What's considered an underlying medical condition?

  • Cancer
  • Chronic kidney disease
  • Chronic lung diseases, including COPD (chronic obstructive pulmonary disease), asthma (moderate-to-severe), interstitial lung disease, cystic fibrosis, and pulmonary hypertension
  • Dementia or Alzheimer’s
  • Diabetes (type 1 or type 2)
  • Down syndrome
  • Heart conditions (such as heart failure, coronary artery disease, cardiomyopathies or hypertension)
  • HIV infection
  • Immunocompromised state (weakened immune system)
  • Liver disease
  • Obesity (BMI ≥30 kg/m)
  • Pregnancy
  • Sickle cell disease or thalassemia
  • Smoking, current or former
  • Solid organ or blood stem cell transplant
  • Stroke or cerebrovascular disease, which affects blood flow to the brain
  • Substance use disorders

How can I get a booster shot?

Eligible individuals can get a booster shot anywhere the Pfizer vaccine is being offered to the public. The vaccine.gov website will allow you to search for locations that have Pfizer. Some locations may allow walk-in visits, but others will require an appointment. Remember to take your vaccination card with you so you can show that you have received the Pfizer vaccine. Boosters will be given based on the honor system, so no need to provide a note from your doctor to prove you have an underlying medical condition.
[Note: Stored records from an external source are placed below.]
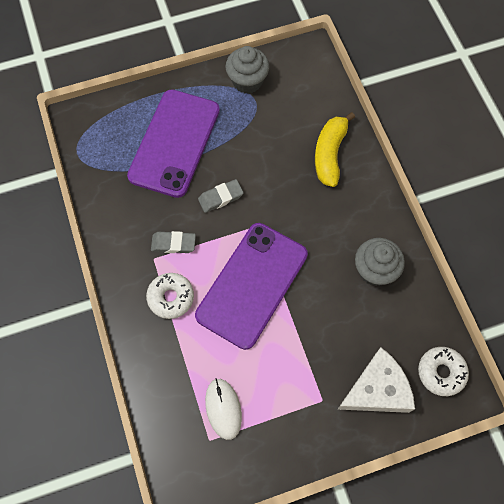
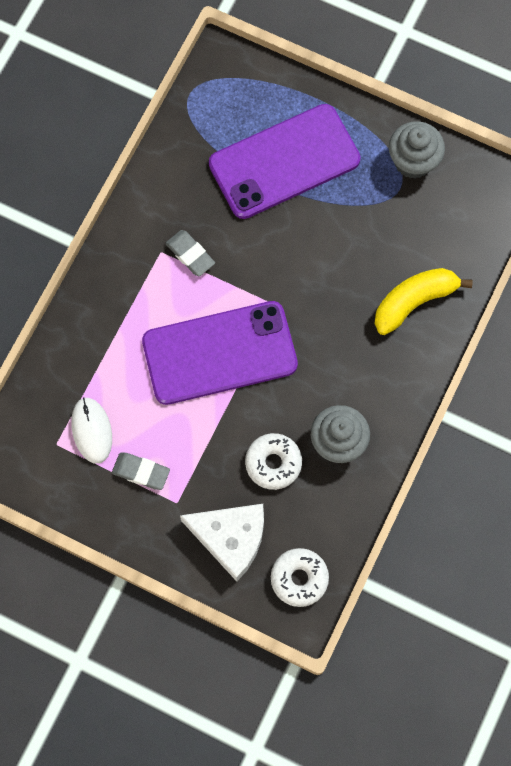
camera: 45 degrees right, 5 degrees up
(171, 297) = (141, 299): white donut -> white donut (273, 463)
(220, 197) = (273, 251): grey eraser -> grey eraser (141, 472)
(223, 409) = (92, 431): white mouse -> white mouse turned 45 degrees counterclockwise

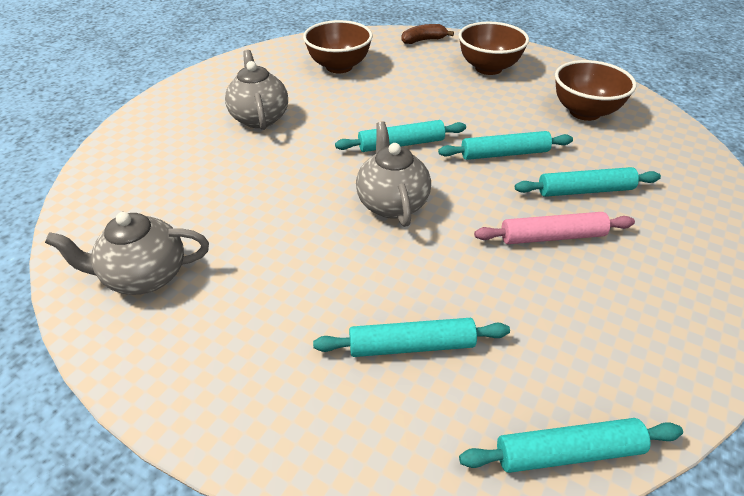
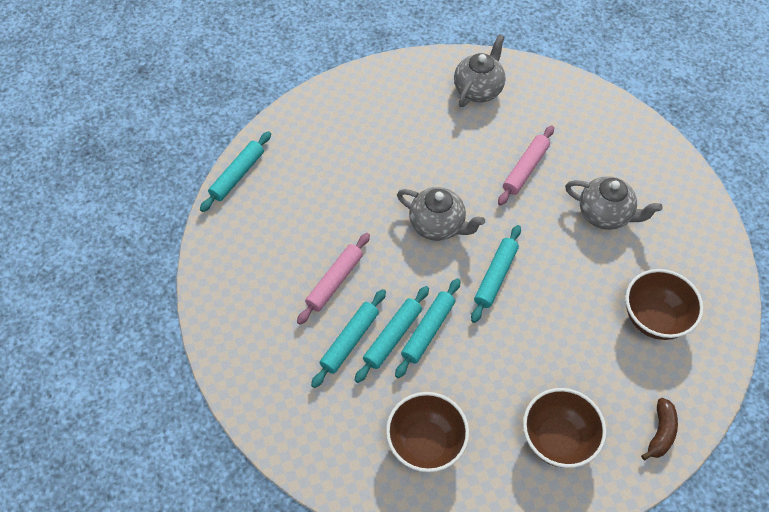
camera: 130 degrees right, 15 degrees up
(250, 181) = (525, 169): none -> pink rolling pin
(411, 345) = (335, 162): turquoise rolling pin -> turquoise rolling pin (393, 337)

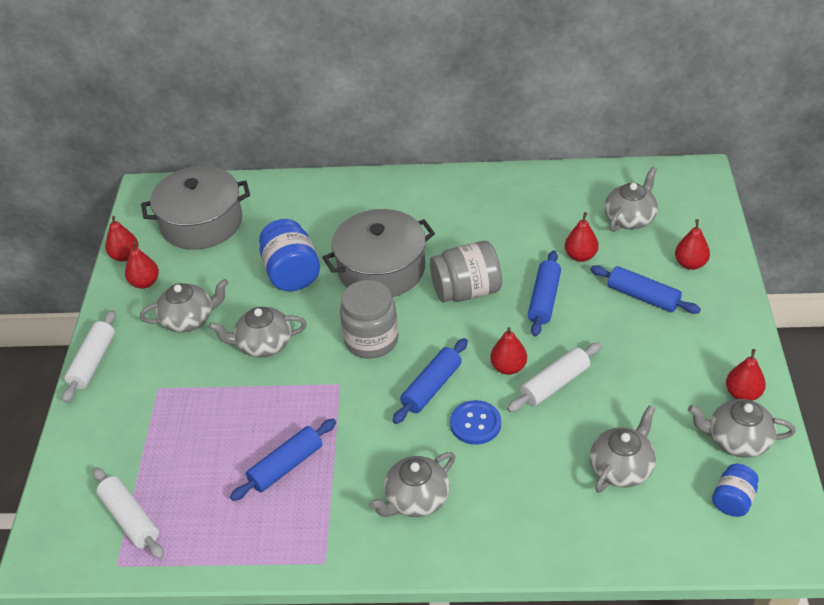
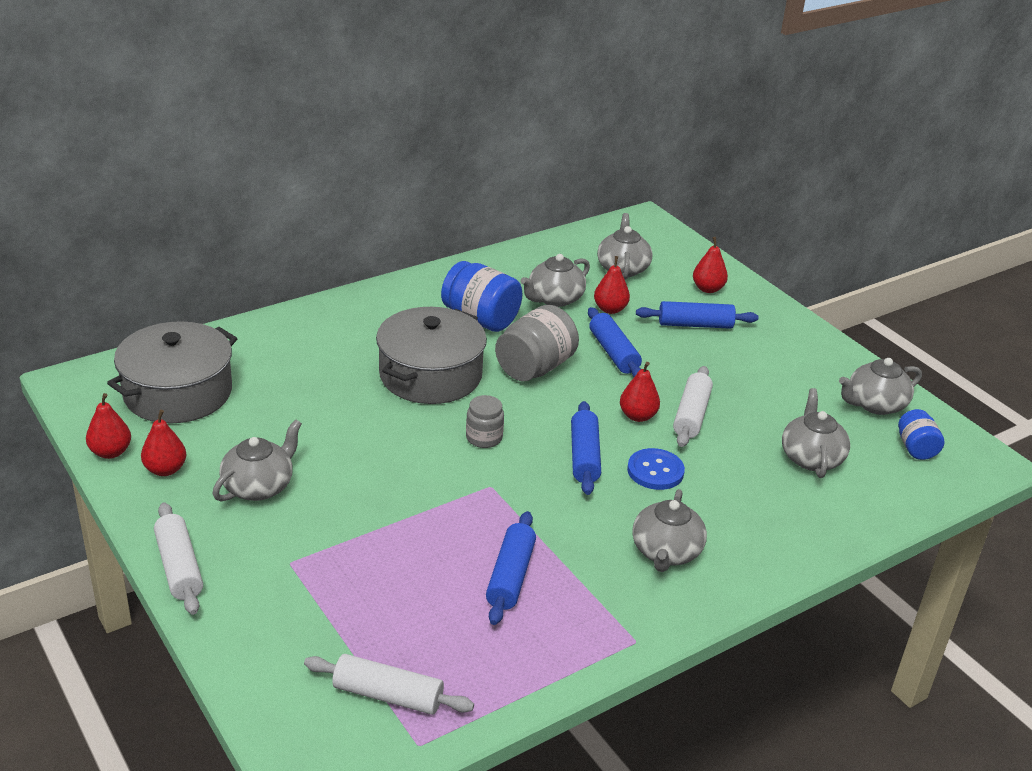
camera: 40 degrees left, 10 degrees down
(263, 344) = (371, 480): grey teapot -> grey teapot (554, 299)
(291, 273) = (336, 407): blue jar -> blue jar (480, 319)
(371, 340) = (484, 438): grey jar -> grey jar, size x0.57
(743, 394) = (845, 370): red pear -> none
What if I've lost my vaccination card?

If you’ve lost your card, contact the provider who gave you your COVID vaccine for help. They can check their records. Utah also provides easy access to personal or family immunization records through the Docket mobile phone app. To get started, download the free app by searching “Docket” in the App Store or on Google Play.

What should I expect from side effects?

The Centers for Disease Control and Prevention (CDC) says people who have received a booster shot report side effects similar to what they experienced after their first two shots. The most common side effects after a booster are fatigue and pain at the injection site and overall. Most side effects were mild to moderate; serious side effects are rare. Contact your physician if the redness or tenderness where you got the shot gets worse after 24 hours or if your side effects are worrying you or do not seem to be going away after a few days.
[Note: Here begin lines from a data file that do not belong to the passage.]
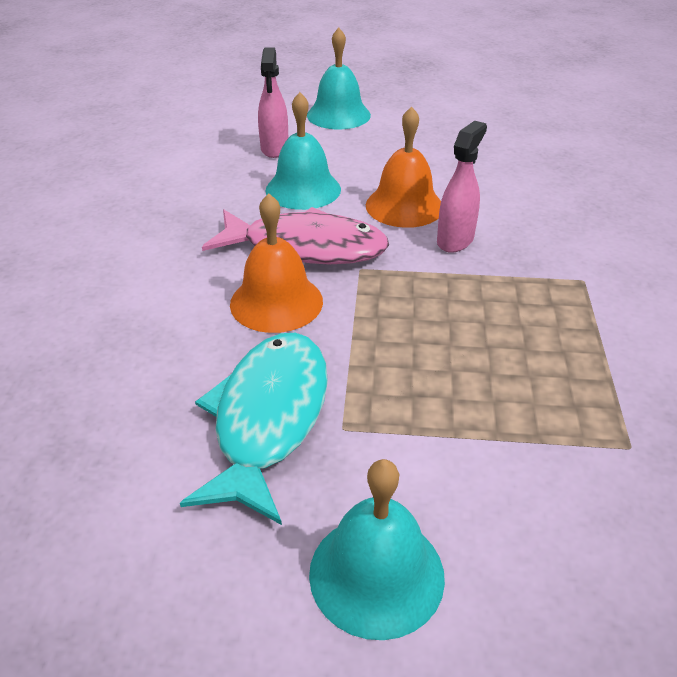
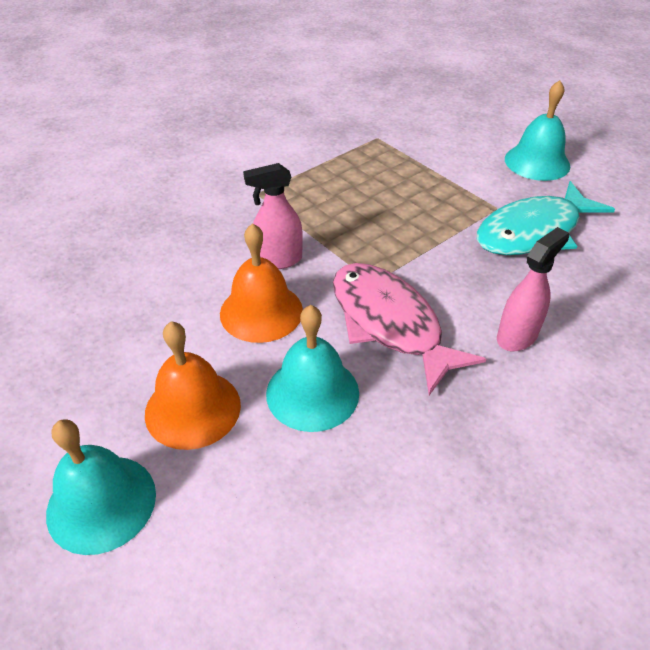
camera: 135 degrees left, 5 degrees up
(274, 149) = (259, 488): pink spray bottle -> pink spray bottle (517, 336)
(276, 302) = (461, 293): orange bell -> orange bell (193, 409)

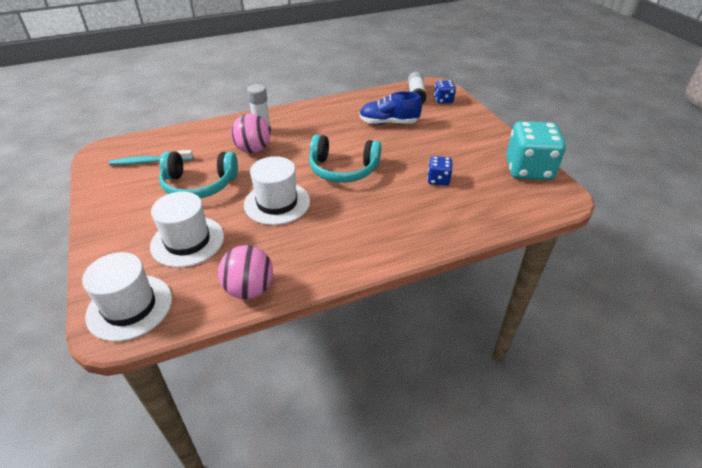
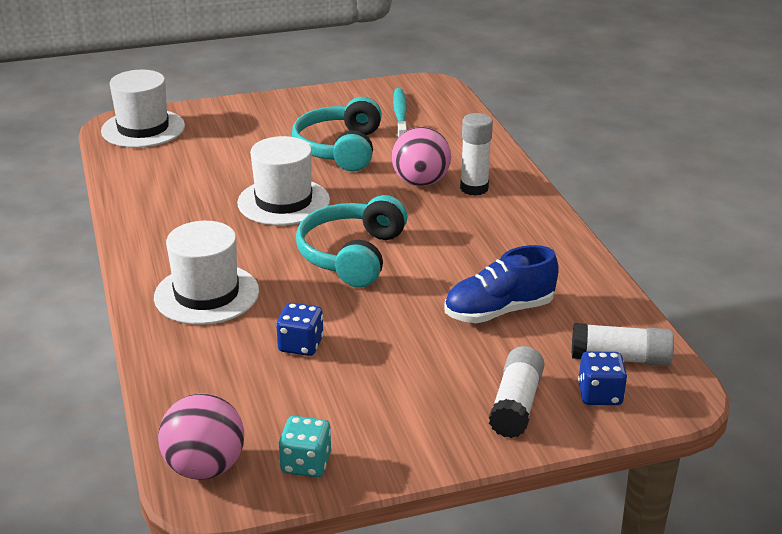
camera: 95 degrees right, 10 degrees down
(187, 241) = (230, 149): white hat -> white hat (206, 294)
(249, 289) = (134, 187): pink ball -> pink ball (205, 467)
(388, 123) = (498, 311): blue shoe -> blue shoe turned 120 degrees counterclockwise
(459, 118) = (516, 404): none -> white glue stick
(528, 169) = (306, 463): turquoise dice -> turquoise dice, size x0.49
I want a booster shot but I got a different vaccine. Can I mix and match my vaccines?

“Not at this time,” said Dr. Dascomb. “We’ll get data on the Moderna and Johnson & Johnson vaccines shortly. Just hold tight and wait.” In the meantime, remember that all the vaccines are proving to be very effective at keeping people out of the hospital.

I usually get a flu shot this time of year. Can I get my booster at the same time?

The CDC says yes and recommends that all of us get the flu vaccine by the end of October, even if we’re not eligible for the COVID-19 booster.

Will COVID-19 become like the flu, and require annual vaccinations?

No one has a crystal ball. We may need to develop vaccines that are customized to different variants of the virus, said Dr. Dascomb. Or we may need to get boosters, just as we do with the tetanus shot.

I'm not in an eligible group. Should I be worried that my vaccine will stop working?

Dr. Dascomb doesn’t want us to worry. Data from across the country show that the vaccines are doing a remarkable job of preventing severe disease, hospitalization, and death. Recent figures from the Utah Department of Health show that unvaccinated Utahns had 6.4 times greater risk of getting COVID-19, 7.3 times the risk of being hospitalized, and 5.9 times the risk of dying than people who are vaccinated.

“COVID-19 is an ever-changing situation, but the available vaccines are working,” she said.